Because of the liver's ability to regenerate, surgeons are able to remove up to 75 percent of a patient's liver. This allows large tumors of the liver to be removed, potentially curing many patients. Primary liver cancer and metastatic colorectal cancer are examples of two common tumors that can be removed safely.
Hepatocellular cancer is one of the most common liver tumors worldwide. Colorectal cancer affects 150,000 Americans yearly and over 50 percent of patients will ultimately develop metastatic disease to the liver. Survival rates for patients with resection can reach as high as 50 percent at five years, if performed by skilled surgeons.
Hepatic Arterial Infusion
Hepatic Arterial Infusion (HAI), usually an option for patients with metastatic colon cancer, is a therapy involving the delivery of chemotherapy drugs to the liver through a catheter into the main artery supplying the liver.
Open Surgical Radiofrequency Ablation
Tumors that cannot be removed surgically can sometimes be eliminated by radiofrequency ablation. This technology uses electrical energy that is converted into heat, which can be used to burn liver tumors. Cell death and tumor destruction can be achieved without harming the liver.

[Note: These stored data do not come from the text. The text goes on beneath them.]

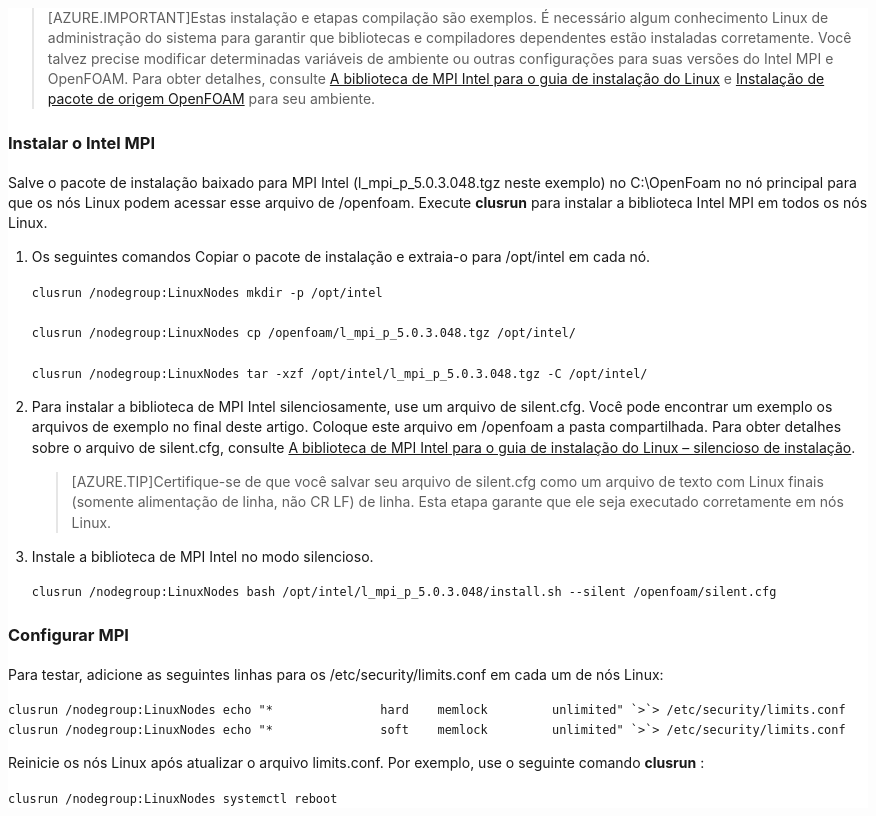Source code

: >[AZURE.IMPORTANT]Estas instalação e etapas compilação são exemplos. É necessário algum conhecimento Linux de administração do sistema para garantir que bibliotecas e compiladores dependentes estão instaladas corretamente. Você talvez precise modificar determinadas variáveis de ambiente ou outras configurações para suas versões do Intel MPI e OpenFOAM. Para obter detalhes, consulte [A biblioteca de MPI Intel para o guia de instalação do Linux](http://registrationcenter-download.intel.com/akdlm/irc_nas/1718/INSTALL.html?lang=en&fileExt=.html) e [Instalação de pacote de origem OpenFOAM](http://openfoam.org/download/2-3-1-source/) para seu ambiente.


### <a name="install-intel-mpi"></a>Instalar o Intel MPI

Salve o pacote de instalação baixado para MPI Intel (l_mpi_p_5.0.3.048.tgz neste exemplo) no C:\OpenFoam no nó principal para que os nós Linux podem acessar esse arquivo de /openfoam. Execute **clusrun** para instalar a biblioteca Intel MPI em todos os nós Linux.

1.  Os seguintes comandos Copiar o pacote de instalação e extraia-o para /opt/intel em cada nó.

    ```
    clusrun /nodegroup:LinuxNodes mkdir -p /opt/intel

    clusrun /nodegroup:LinuxNodes cp /openfoam/l_mpi_p_5.0.3.048.tgz /opt/intel/

    clusrun /nodegroup:LinuxNodes tar -xzf /opt/intel/l_mpi_p_5.0.3.048.tgz -C /opt/intel/
    ```

2.  Para instalar a biblioteca de MPI Intel silenciosamente, use um arquivo de silent.cfg. Você pode encontrar um exemplo os arquivos de exemplo no final deste artigo. Coloque este arquivo em /openfoam a pasta compartilhada. Para obter detalhes sobre o arquivo de silent.cfg, consulte [A biblioteca de MPI Intel para o guia de instalação do Linux – silencioso de instalação](http://registrationcenter-download.intel.com/akdlm/irc_nas/1718/INSTALL.html?lang=en&fileExt=.html#silentinstall).

    >[AZURE.TIP]Certifique-se de que você salvar seu arquivo de silent.cfg como um arquivo de texto com Linux finais (somente alimentação de linha, não CR LF) de linha. Esta etapa garante que ele seja executado corretamente em nós Linux.

3.  Instale a biblioteca de MPI Intel no modo silencioso.
 
    ```
    clusrun /nodegroup:LinuxNodes bash /opt/intel/l_mpi_p_5.0.3.048/install.sh --silent /openfoam/silent.cfg
    ```
    
### <a name="configure-mpi"></a>Configurar MPI

Para testar, adicione as seguintes linhas para os /etc/security/limits.conf em cada um de nós Linux:


    clusrun /nodegroup:LinuxNodes echo "*               hard    memlock         unlimited" `>`> /etc/security/limits.conf
    clusrun /nodegroup:LinuxNodes echo "*               soft    memlock         unlimited" `>`> /etc/security/limits.conf


Reinicie os nós Linux após atualizar o arquivo limits.conf. Por exemplo, use o seguinte comando **clusrun** :

```
clusrun /nodegroup:LinuxNodes systemctl reboot
```


[keygen]: ./media/virtual-machines-linux-classic-hpcpack-cluster-openfoam/keygen.png
[keys]: ./media/virtual-machines-linux-classic-hpcpack-cluster-openfoam/keys.png
[step_variables]: ./media/virtual-machines-linux-classic-hpcpack-cluster-openfoam/step_variables.png
[data_files]: ./media/virtual-machines-linux-classic-hpcpack-cluster-openfoam/data_files.png
[decompose]: ./media/virtual-machines-linux-classic-hpcpack-cluster-openfoam/decompose.png
[job_details]: ./media/virtual-machines-linux-classic-hpcpack-cluster-openfoam/job_details.png
[job_resources]: ./media/virtual-machines-linux-classic-hpcpack-cluster-openfoam/job_resources.png
[task_details1]: ./media/virtual-machines-linux-classic-hpcpack-cluster-openfoam/task_details1.png
[task_dependencies]: ./media/virtual-machines-linux-classic-hpcpack-cluster-openfoam/task_dependencies.png
[creds]: ./media/virtual-machines-linux-classic-hpcpack-cluster-openfoam/creds.png
[heat_map]: ./media/virtual-machines-linux-classic-hpcpack-cluster-openfoam/heat_map.png
[tank]: ./media/virtual-machines-linux-classic-hpcpack-cluster-openfoam/tank.png
[tank_result]: ./media/virtual-machines-linux-classic-hpcpack-cluster-openfoam/tank_result.png
[isosurface]: ./media/virtual-machines-linux-classic-hpcpack-cluster-openfoam/isosurface.png
[isosurface_color]: ./media/virtual-machines-linux-classic-hpcpack-cluster-openfoam/isosurface_color.png
[linux_processes]: ./media/virtual-machines-linux-classic-hpcpack-cluster-openfoam/linux_processes.png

This procedure can be performed either as open or laparoscopic surgery by a skilled surgeon or CT-guided by a skilled radiologist.

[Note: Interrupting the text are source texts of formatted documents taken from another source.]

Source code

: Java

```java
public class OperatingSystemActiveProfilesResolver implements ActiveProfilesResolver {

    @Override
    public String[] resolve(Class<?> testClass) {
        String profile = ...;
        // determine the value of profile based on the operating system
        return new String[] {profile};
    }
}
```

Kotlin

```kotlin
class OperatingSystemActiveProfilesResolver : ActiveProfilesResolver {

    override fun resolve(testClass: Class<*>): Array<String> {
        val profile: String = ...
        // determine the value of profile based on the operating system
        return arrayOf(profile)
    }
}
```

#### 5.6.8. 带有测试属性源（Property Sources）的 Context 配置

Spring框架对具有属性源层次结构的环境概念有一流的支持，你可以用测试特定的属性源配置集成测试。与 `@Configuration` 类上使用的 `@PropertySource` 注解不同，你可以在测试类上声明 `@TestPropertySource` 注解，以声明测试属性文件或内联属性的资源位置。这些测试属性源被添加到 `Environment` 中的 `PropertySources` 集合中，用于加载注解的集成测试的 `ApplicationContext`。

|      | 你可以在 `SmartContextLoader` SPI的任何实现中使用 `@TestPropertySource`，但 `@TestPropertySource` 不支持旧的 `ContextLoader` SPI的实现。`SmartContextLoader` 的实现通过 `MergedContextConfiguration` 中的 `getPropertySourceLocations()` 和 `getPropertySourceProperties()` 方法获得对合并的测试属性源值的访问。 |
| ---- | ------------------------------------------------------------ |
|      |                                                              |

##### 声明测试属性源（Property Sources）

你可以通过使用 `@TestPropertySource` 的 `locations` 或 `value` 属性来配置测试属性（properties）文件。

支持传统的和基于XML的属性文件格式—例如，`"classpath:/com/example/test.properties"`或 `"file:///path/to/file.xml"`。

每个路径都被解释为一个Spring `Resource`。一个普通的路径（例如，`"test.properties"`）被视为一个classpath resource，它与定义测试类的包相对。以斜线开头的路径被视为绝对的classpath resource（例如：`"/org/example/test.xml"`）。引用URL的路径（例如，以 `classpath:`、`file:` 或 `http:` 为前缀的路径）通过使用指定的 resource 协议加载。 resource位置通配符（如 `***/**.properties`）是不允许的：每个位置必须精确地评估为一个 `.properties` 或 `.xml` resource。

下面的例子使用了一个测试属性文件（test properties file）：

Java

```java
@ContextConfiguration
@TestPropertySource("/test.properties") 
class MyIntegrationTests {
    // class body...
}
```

Laparoscopic Radiofrequency Ablation
Laparoscopic radiofrequency ablation is another procedure which applies an alternating current of electrical energy converted into heat, which can be used to burn tumors of the liver. The difference is that only small incisions are made, which limits postoperative pain and allows for quicker recovery for patients.
Laparoscopic radiofrequency ablation, unlike other methods, allows surgeons to assess a tumor completely by using ultrasound. By viewing the surrounding organs, it is possible to detect additional tumors, bleeding or potential complications.
Whipple Procedure for Pancreatic and Periampullary Cancer
The Whipple Procedure is a complex operation which involves removing the head of the pancreas, called the duodenum, and parts of the bile duct. It is most frequently performed for malignancies in the periampullary region, such as pancreatic cancer. This procedure requires the skill of a highly specialized surgeon.
After removal of the pancreas and duodenum, a reconstruction must be performed which involves sewing the pancreas, bile duct and stomach to the small intestine. Complications, including pancreatic fistula and delayed gastric emptying, are sometimes encountered.
Minimally Invasive and Advanced Treatment Options for the Liver
Advances in laparoscopic techniques and equipment have led to an increasing number of procedures performed, with a minimally invasive approach, while maintaining patient safety and superior outcomes.
Minimally Invasive and Advanced Treatment Options for the Pancreas
Advances in minimally invasive surgical techniques as well as technological development have led to a growth in the number of laparoscopic procedures for pancreatic disease. These procedures are very complex and require specialized training and equipment.